It has been anything but a happy new year for investors, who have watched as equity markets have been both volatile and trending downward, with the S&P 500 notching a nearly 6% decline since December.
But to some, this early year’s bad beginning is not just a slump, but the start of something much worse.
Andrew Roberts, RBS’ research chief for European economics and rates, who has been bearish on stocks for months, in a note this week warns that the market will fall between 10% to 20% this year. Other investments won’t do much better. Roberts’ bottom line: “sell everything except for high quality bonds.”
Wall Street analysts have in generally been cautious about 2016. Still, Roberts’ prediction for this year, which he says could be “cataclysmic” for investors, and could include a global deflationary crisis, is scarier than most.

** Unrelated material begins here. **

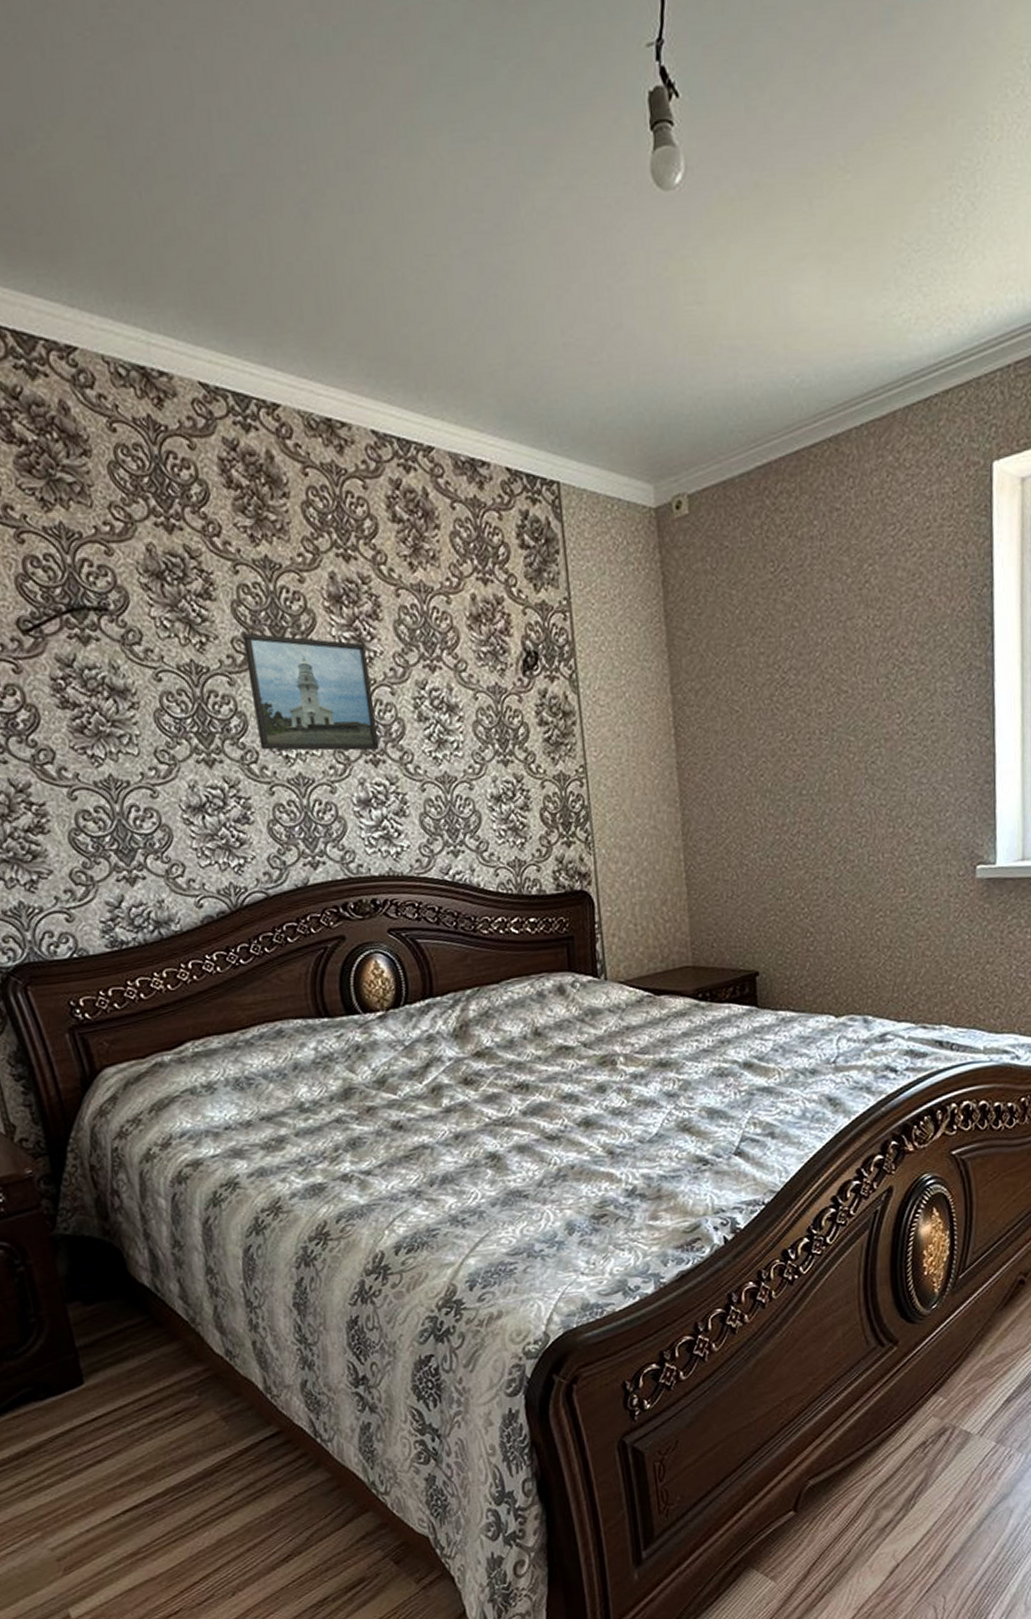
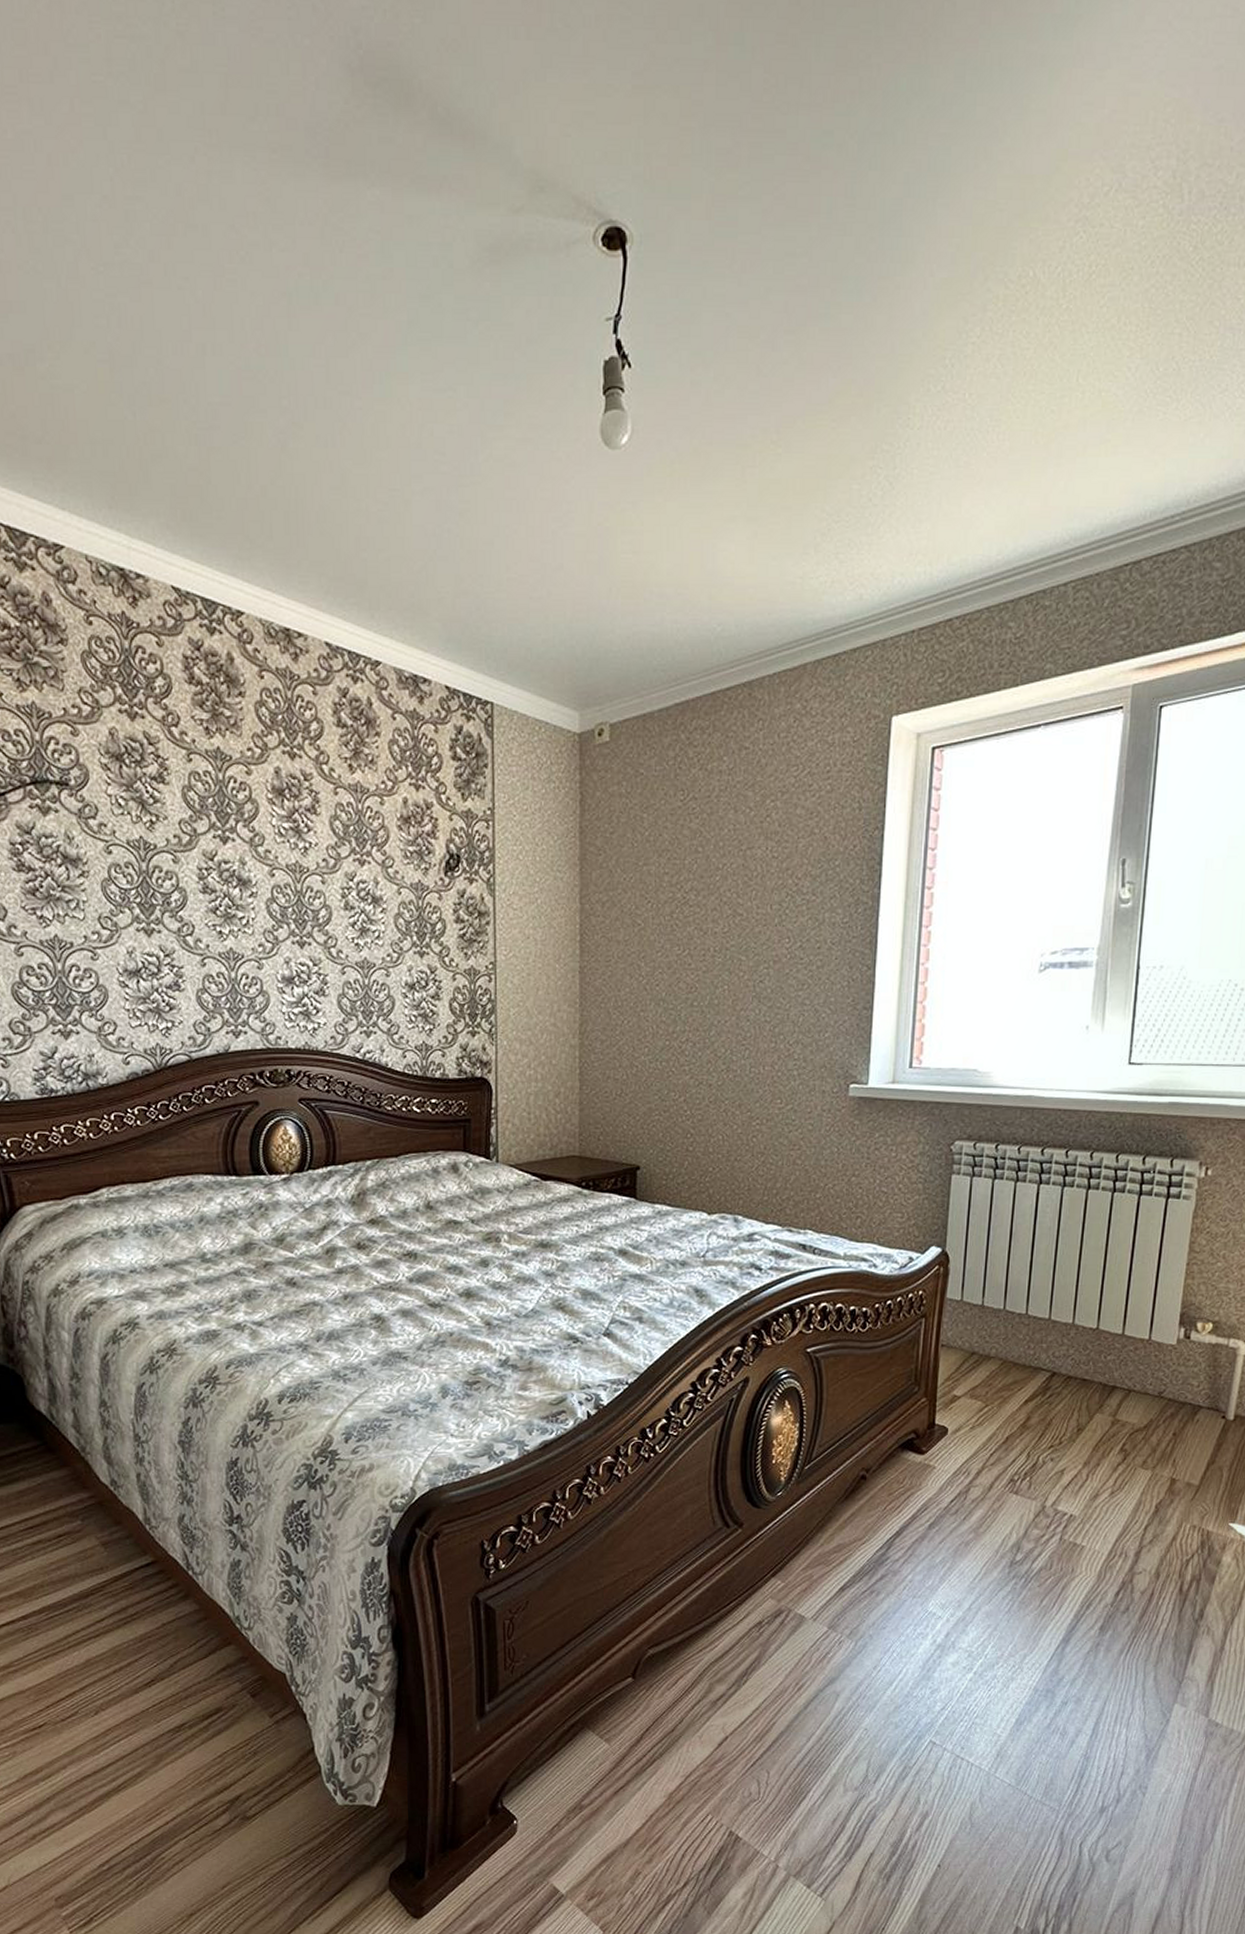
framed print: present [242,633,380,751] -> none [190,816,307,933]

What’s the reason for his extreme gloomy outlook? In one word, China. He says that weakness originating from the world’s second largest economy has infected the rest of the globe in a way that “all looks similar to 2008.” It was China and other emerging markets that took the baton of global growth from the rich world after the financial crisis, but investors have looked the other way as China fueled that growth with government debt. China, Roberts argues, can no longer follow that path, especially as their workforce has already begun to shrink while the country ages. “There is no one to take up the baton of growth,” Roberts writes.
Roberts’ case is helped by the fact that the price of oil has continued to fall throughout the new year. Jodie Gunzberg, Global Head of Commodities and Real Assets at S&P Dow Jones Indices points out in a research note Tuesday that S&P’s Crude Oil Total Return Index has posted the worst start to a year in history, and oil has now fallen below $30 per barrel, a fresh 12-year low. Gunzberg says, “the pace at which the price [of oil] is falling is alarming.”

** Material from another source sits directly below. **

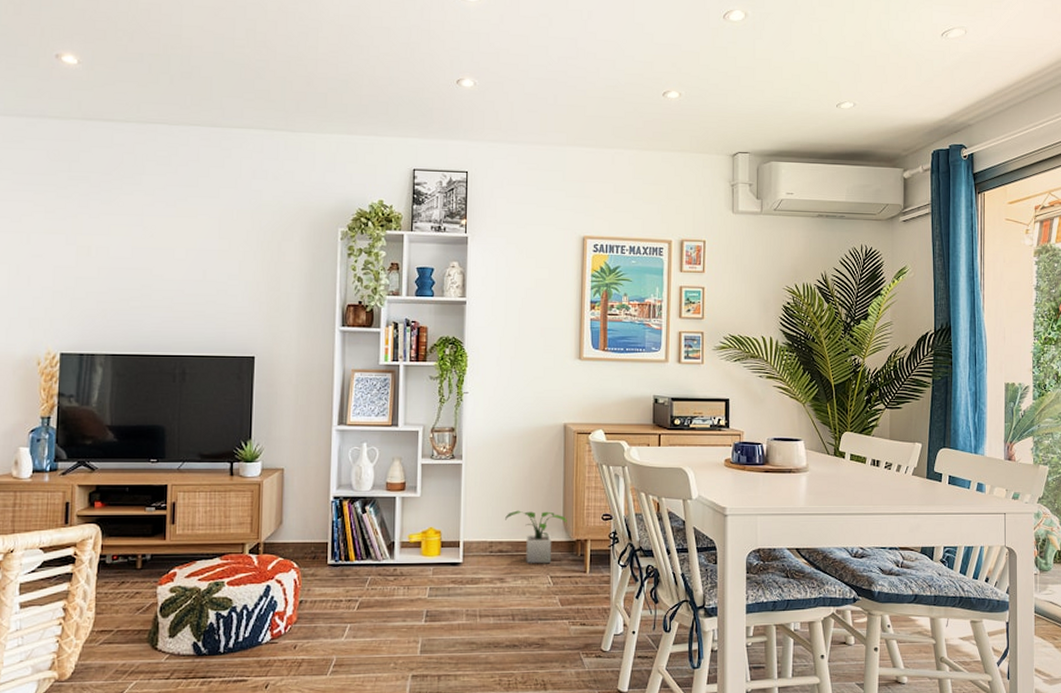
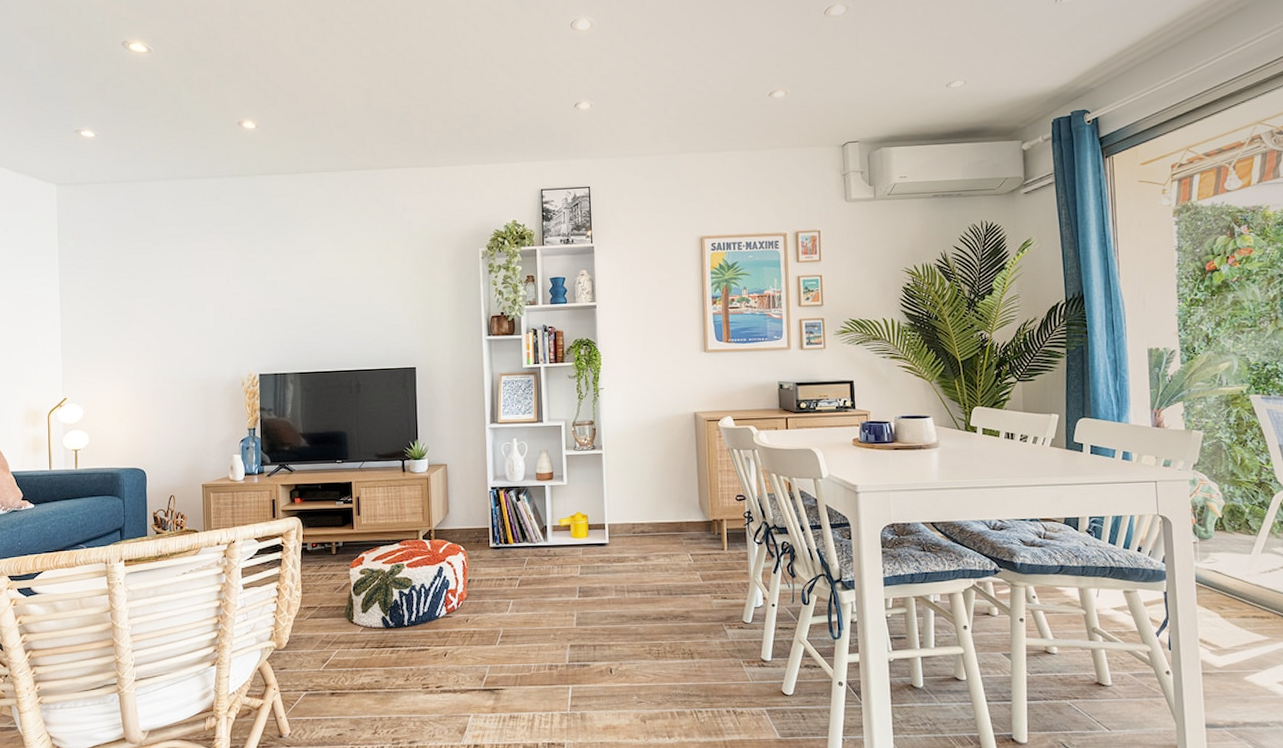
potted plant: present [505,510,567,564] -> none [645,494,703,543]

Carl Weinberg of High Frequency Economics agrees. “The unthinkable is happening,” he writes in a note to clients on Tuesday. “Oil prices are repeating the colossal declines of a year ago, setting the stage for persistent disinflation.”
For Weinberg, the fact that oil prices continue to crumble is evidence that there was even more capacity in the commodity industry that we had previously thought. He also argues that we shouldn’t make the mistake of thinking that cheap oil is good for the global economy just because it is an important input for so many other industries. “Before we celebrate declines in energy costs for oil consumers,” he writes, “let us note that many oil-producing economies were in serious financial and fiscal trouble already when oil prices were at $47 two months ago.”
Lower oil prices will continue to destabilize the commodity-exporting emerging world, which accounts for 40% of global GDP. “Nothing good can come from” the income destruction in these economies that the oil and commodity collapse is producing, argues Weinberg. “Recessions—and depressions—occur because excesses in capacity have to be purged from the system. We do not see how the present excess supply condition in the commodity production will be reversed until and unless capacity is scrapped,” he writes. “That will hurt.”